THE DATA
########################################
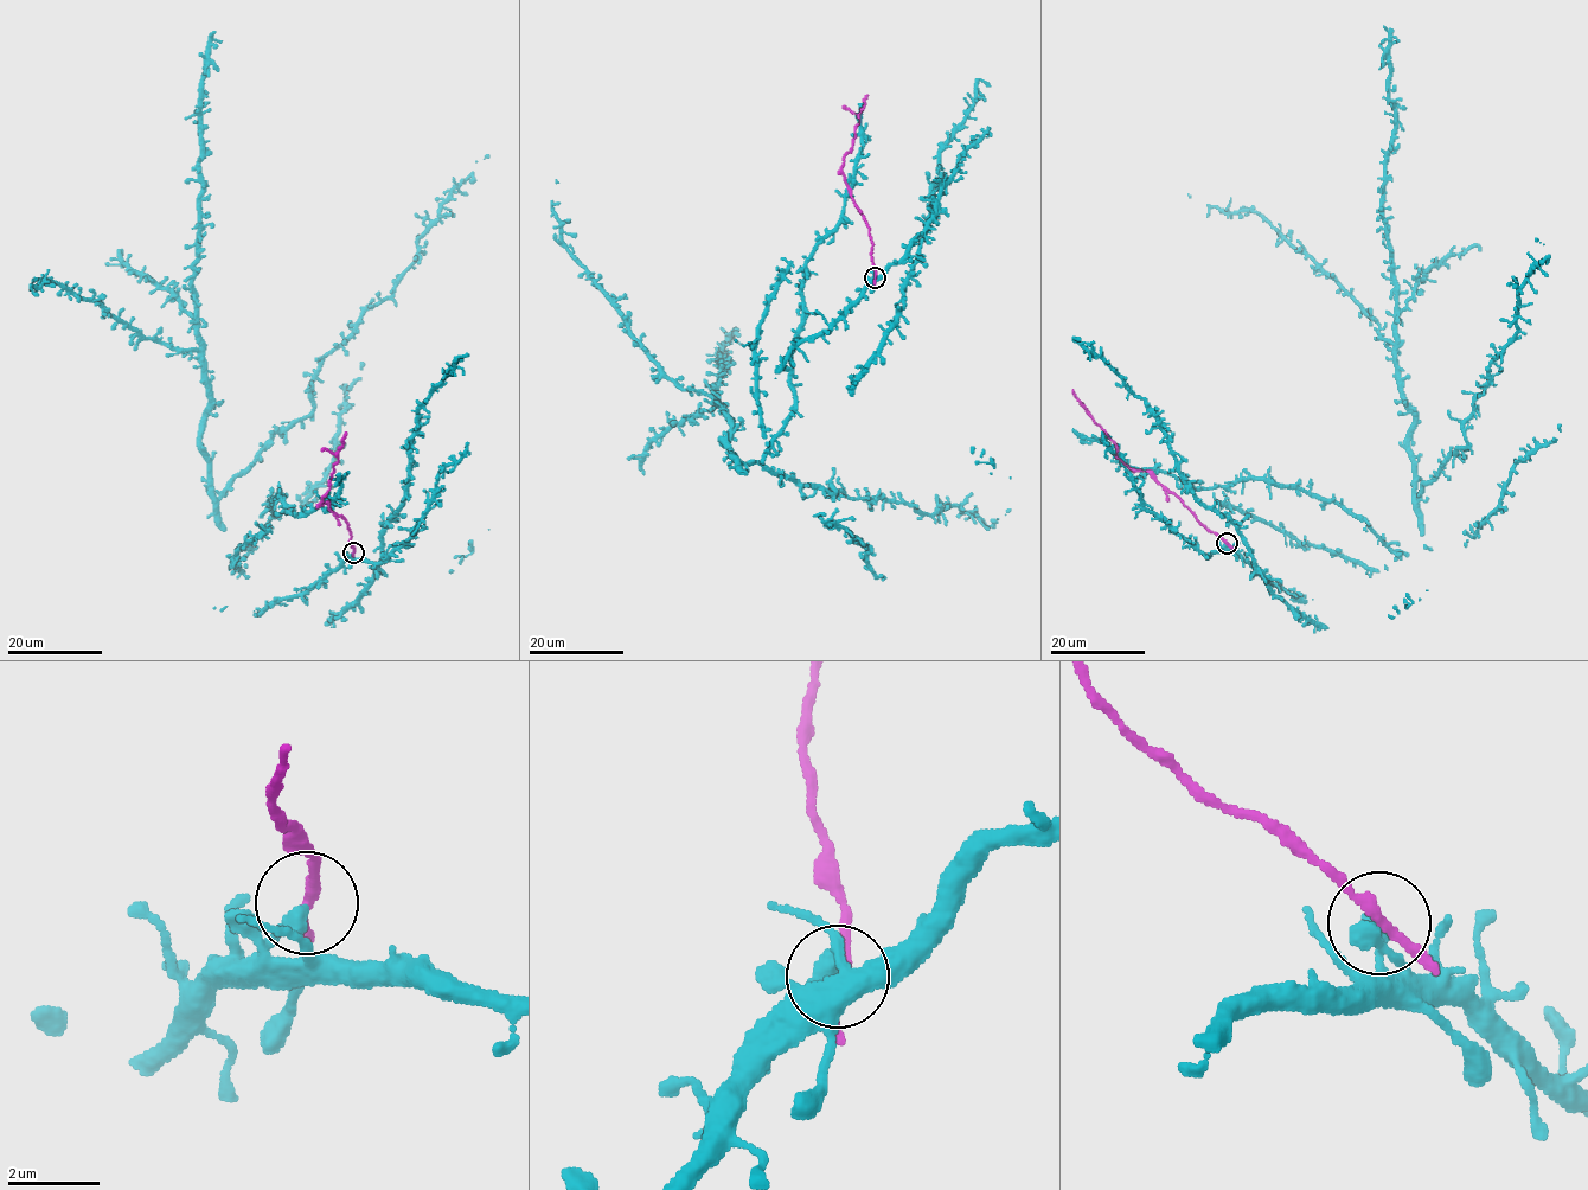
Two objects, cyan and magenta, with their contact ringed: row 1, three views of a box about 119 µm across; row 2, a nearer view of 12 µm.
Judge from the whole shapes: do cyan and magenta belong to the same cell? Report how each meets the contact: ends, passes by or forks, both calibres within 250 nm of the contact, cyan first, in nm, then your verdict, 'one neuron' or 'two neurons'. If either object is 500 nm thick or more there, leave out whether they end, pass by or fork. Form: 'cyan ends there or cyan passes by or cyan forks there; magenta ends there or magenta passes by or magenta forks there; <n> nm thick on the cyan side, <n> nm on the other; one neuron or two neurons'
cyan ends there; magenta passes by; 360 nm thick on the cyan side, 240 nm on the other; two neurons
########################################
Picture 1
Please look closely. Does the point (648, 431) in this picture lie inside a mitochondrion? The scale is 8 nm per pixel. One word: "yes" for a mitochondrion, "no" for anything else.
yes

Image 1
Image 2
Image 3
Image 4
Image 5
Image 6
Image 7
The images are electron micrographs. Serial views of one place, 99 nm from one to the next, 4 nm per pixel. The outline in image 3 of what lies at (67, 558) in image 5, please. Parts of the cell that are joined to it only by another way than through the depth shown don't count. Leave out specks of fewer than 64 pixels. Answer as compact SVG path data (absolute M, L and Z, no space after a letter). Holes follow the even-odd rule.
########################################
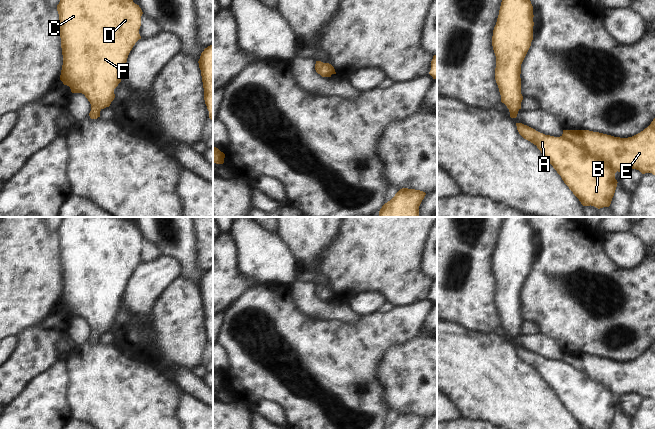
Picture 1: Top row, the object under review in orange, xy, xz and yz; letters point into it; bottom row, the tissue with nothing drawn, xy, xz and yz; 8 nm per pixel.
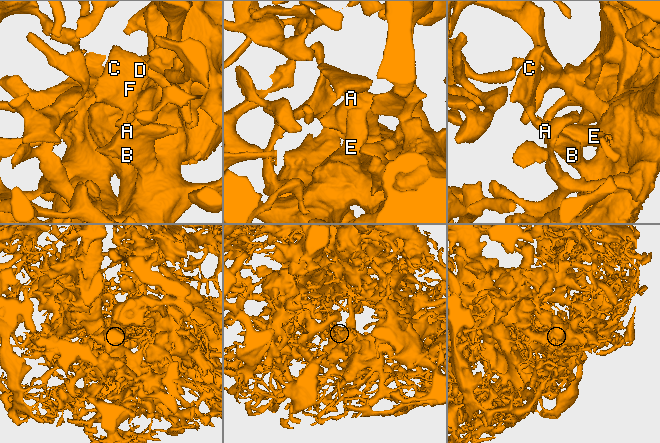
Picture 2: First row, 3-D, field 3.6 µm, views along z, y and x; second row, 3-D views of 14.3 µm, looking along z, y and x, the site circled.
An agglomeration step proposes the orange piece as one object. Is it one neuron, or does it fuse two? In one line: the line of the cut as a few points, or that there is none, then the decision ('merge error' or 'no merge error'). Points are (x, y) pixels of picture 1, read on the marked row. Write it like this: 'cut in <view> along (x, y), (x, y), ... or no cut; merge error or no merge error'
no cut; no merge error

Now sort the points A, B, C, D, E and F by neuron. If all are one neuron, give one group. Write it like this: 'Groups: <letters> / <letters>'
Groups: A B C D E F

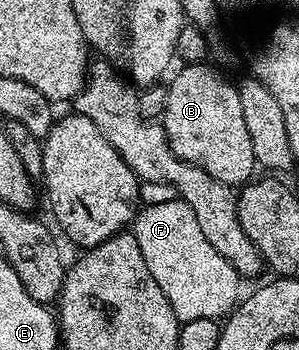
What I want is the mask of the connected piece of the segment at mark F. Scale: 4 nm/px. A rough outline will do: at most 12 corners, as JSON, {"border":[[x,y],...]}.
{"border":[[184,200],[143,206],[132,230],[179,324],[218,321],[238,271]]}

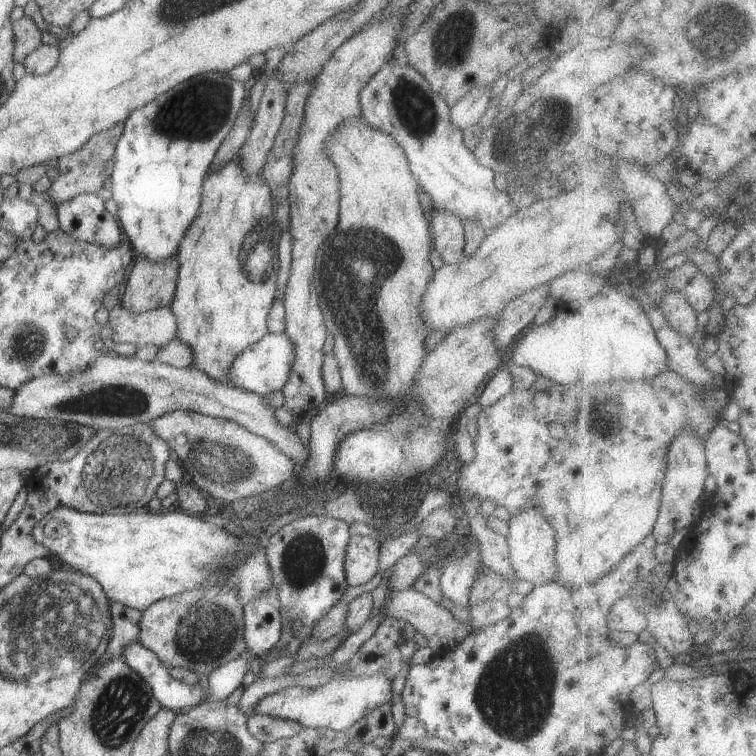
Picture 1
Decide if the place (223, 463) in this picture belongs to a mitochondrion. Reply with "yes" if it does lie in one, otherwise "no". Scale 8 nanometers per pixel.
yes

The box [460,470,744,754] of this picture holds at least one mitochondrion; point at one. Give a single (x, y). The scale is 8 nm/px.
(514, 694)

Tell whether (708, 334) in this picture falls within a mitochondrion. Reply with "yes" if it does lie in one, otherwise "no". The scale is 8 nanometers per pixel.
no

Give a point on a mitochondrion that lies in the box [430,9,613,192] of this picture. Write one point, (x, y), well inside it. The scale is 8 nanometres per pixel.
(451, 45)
########################################
WHAT TO WORK ON
Take each line from the preceding material that contains "views" and copy it.

YOUR RESPONSE
Two objects, cyan and magenta, with their contact ringed: row 1, three views of a box about 119 µm across; row 2, a nearer view of 12 µm.
The images are electron micrographs. Serial views of one place, 99 nm from one to the next, 4 nm per pixel. The outline in image 3 of what lies at (67, 558) in image 5, please. Parts of the cell that are joined to it only by another way than through the depth shown don't count. Leave out specks of fewer than 64 pixels. Answer as compact SVG path data (absolute M, L and Z, no space after a letter). Holes follow the even-odd rule.
Picture 2: First row, 3-D, field 3.6 µm, views along z, y and x; second row, 3-D views of 14.3 µm, looking along z, y and x, the site circled.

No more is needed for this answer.